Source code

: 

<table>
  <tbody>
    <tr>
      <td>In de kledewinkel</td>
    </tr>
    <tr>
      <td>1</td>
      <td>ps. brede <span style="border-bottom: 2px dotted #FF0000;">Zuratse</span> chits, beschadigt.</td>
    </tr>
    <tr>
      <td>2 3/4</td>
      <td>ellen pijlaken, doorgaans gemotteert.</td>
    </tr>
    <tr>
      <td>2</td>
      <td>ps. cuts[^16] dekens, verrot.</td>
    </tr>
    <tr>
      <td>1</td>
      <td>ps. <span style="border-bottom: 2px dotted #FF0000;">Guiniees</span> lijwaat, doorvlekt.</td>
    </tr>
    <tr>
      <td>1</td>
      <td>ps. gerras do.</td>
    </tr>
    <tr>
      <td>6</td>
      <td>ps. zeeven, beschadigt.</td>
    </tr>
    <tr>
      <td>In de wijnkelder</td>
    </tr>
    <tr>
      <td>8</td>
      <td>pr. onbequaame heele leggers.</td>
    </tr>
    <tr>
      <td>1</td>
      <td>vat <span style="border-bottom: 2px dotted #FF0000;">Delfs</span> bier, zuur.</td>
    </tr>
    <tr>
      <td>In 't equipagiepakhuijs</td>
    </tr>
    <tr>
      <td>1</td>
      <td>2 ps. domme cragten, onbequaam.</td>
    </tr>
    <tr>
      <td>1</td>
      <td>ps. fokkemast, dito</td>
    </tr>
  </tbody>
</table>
..............................
#### [REQUIRED ACTION]
Please list every line in the entries above that contains the string "border". Case counts, so match only that exact capitalization.

#### [RESPONSE]
      <td>ps. brede <span style="border-bottom: 2px dotted #FF0000;">Zuratse</span> chits, beschadigt.</td>
      <td>ps. <span style="border-bottom: 2px dotted #FF0000;">Guiniees</span> lijwaat, doorvlekt.</td>
      <td>vat <span style="border-bottom: 2px dotted #FF0000;">Delfs</span> bier, zuur.</td>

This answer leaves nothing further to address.